» DIRECTIONS
Scan the following material for the string "Sekonn" and copy each line in which it appears.

» GIVEN RECORDS

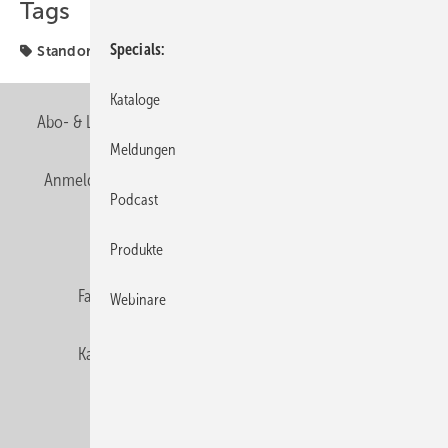
Tags
Specials
Standort
Kataloge
Abo- & Leserservice
AGB
Alle Inhalte chronologisch
Meldungen
Anmelden
Anmeldung & Registrierung
Newsletter
Podcast
Datenschutz
E-Paper
Editor's choice
Produkte
Fachbeiträge
Gentner Verlag
Impressum
Webinare
Karriere bei Gentner
Team
Mediaservice
Mitgliedschaften und Engagement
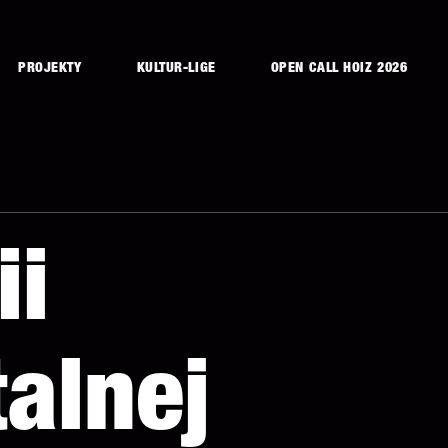
PROJEKTY
KULTUR-LIGE
OPEN CALL HOIZ 2026
ii
alnej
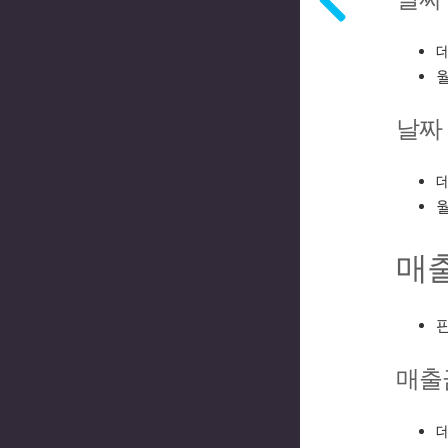
데
월
날짜 
데
월
매
매출
데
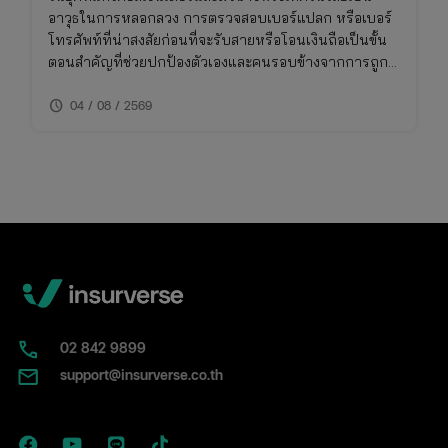
อาวุธในการหลอกลวง การตรวจสอบเบอร์แปลก หรือเบอร์
โทรศัพท์ที่น่าสงสัยก่อนที่จะรับสายหรือโอนเงินถือเป็นขั้น
ตอนสำคัญที่ช่วยปกป้องตัวเองและคนรอบข้างจากการถูก
โกง การเช็คเบอร์มิจฉาชีพไม่ใช่เรื่องยาก หากคุณรู้วิธีที่ถูก
schedule
ต้องและใช้เครื่องมือที่เหมาะสม บทความนี้จึงรวบรวมวิธี
04 / 08 / 2569
การเช็คเบอร์มิจฉาชีพและข้อควรระวังที่คุณไม่ควรพลาด
02​ 842 9899
support@insurverse.co.th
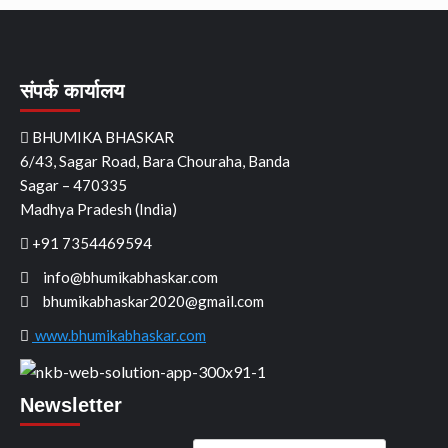
संपर्क कार्यालय
BHUMIKA BHASKAR
6/43, Sagar Road, Bara Chouraha, Banda
Sagar – 470335
Madhya Pradesh (India)
+91 7354469594
info@bhumikabhaskar.com
bhumikabhaskar2020@gmail.com
www.bhumikabhaskar.com
Newsletter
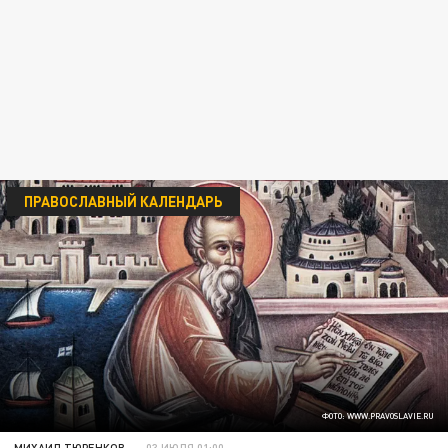
ПРАВОСЛАВНЫЙ КАЛЕНДАРЬ
ФОТО: WWW.PRAVOSLAVIE.RU
МИХАИЛ ТЮРЕНКОВ
03 ИЮЛЯ 01:00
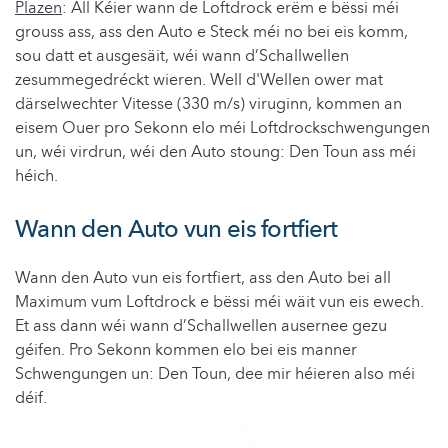
Plazen
: All Kéier wann de Loftdrock erëm e bëssi méi
grouss ass, ass den Auto e Steck méi no bei eis komm,
sou datt et ausgesäit, wéi wann d’Schallwellen
zesummegedréckt wieren. Well d'Wellen ower mat
därselwechter Vitesse (330 m/s) viruginn, kommen an
eisem Ouer pro Sekonn elo méi Loftdrockschwengungen
un, wéi virdrun, wéi den Auto stoung: Den Toun ass méi
héich.
Wann den Auto vun eis fortfiert
Wann den Auto vun eis fortfiert, ass den Auto bei all
Maximum vum Loftdrock e bëssi méi wäit vun eis ewech.
Et ass
dann
wéi wann d’Schallwellen ausernee gezu
géifen. Pro Sekonn kommen elo bei eis manner
Schwengungen un: Den Toun, dee mir héieren also méi
déif.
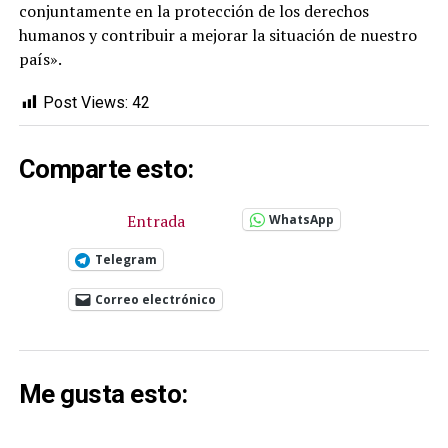
conjuntamente en la protección de los derechos
humanos y contribuir a mejorar la situación de nuestro
país».
Post Views:
42
Comparte esto:
Entrada
WhatsApp
Telegram
Correo electrónico
Me gusta esto:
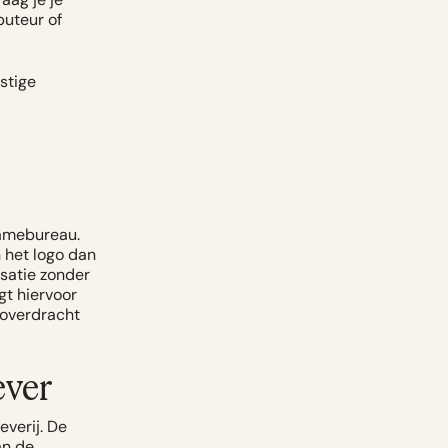
buteur of
stige
lamebureau.
n het logo dan
isatie zonder
gt hiervoor
overdracht
ever
everij. De
an de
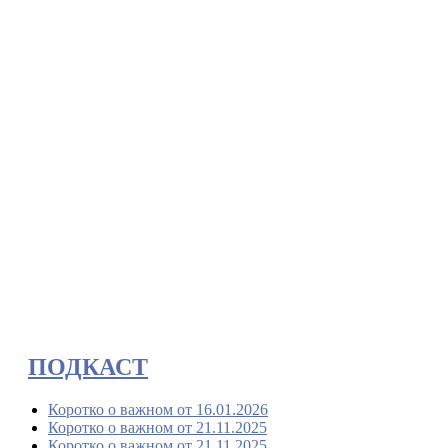
ПОДКАСТ
Коротко о важном от 16.01.2026
Коротко о важном от 21.11.2025
Коротко о важном от 21.11.2025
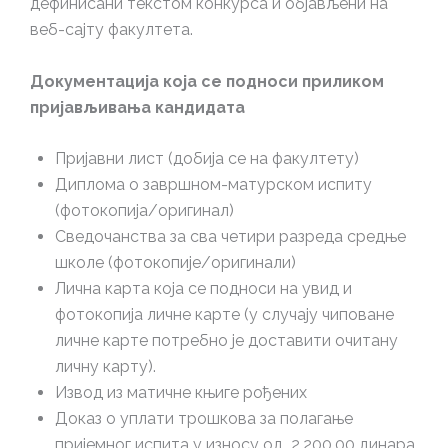
дефинисани текстом конкурса и објављени на
веб-сајту факултета.
Документација која се подноси приликом
пријављивања кандидата
Пријавни лист (добија се на факултету)
Диплома о завршном-матурском испиту
(фотокопија/оригинал)
Сведочанства за сва четири разреда средње
школе (фотокопије/оригинали)
Лична карта која се подноси на увид и
фотокопија личне карте (у случају чиповане
личне карте потребно је доставити очитану
личну карту).
Извод из матичне књиге рођених
Доказ о уплати трошкова за полагање
пријемног испита у износу од 2.200,00 динара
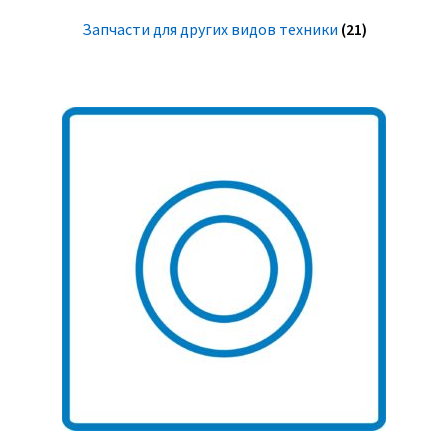
Запчасти для других видов техники
(21)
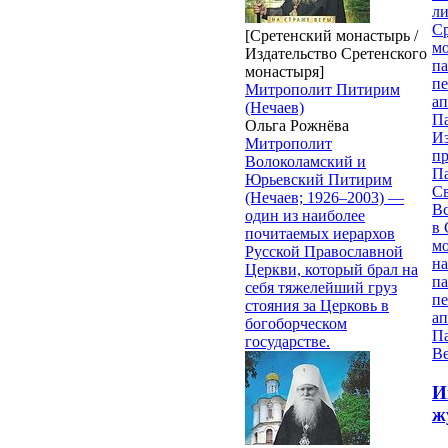
ли
С
[Сретенский монастырь /
мо
Издательство Сретенского
па
монастыря]
п
Митрополит Питирим
ап
(Нечаев)
П
Ольга Рожнёва
И
Митрополит
п
Волоколамский и
П
Юрьевский Питирим
Св
(Нечаев; 1926–2003) —
В
один из наиболее
в 
почитаемых иерархов
м
Русской Православной
на
Церкви, который брал на
па
себя тяжелейший груз
п
стояния за Церковь в
ап
богоборческом
П
государстве.
В
И
ж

» RESPONSE AREA
eisem Ouer pro Sekonn elo méi Loftdrockschwengungen
géifen. Pro Sekonn kommen elo bei eis manner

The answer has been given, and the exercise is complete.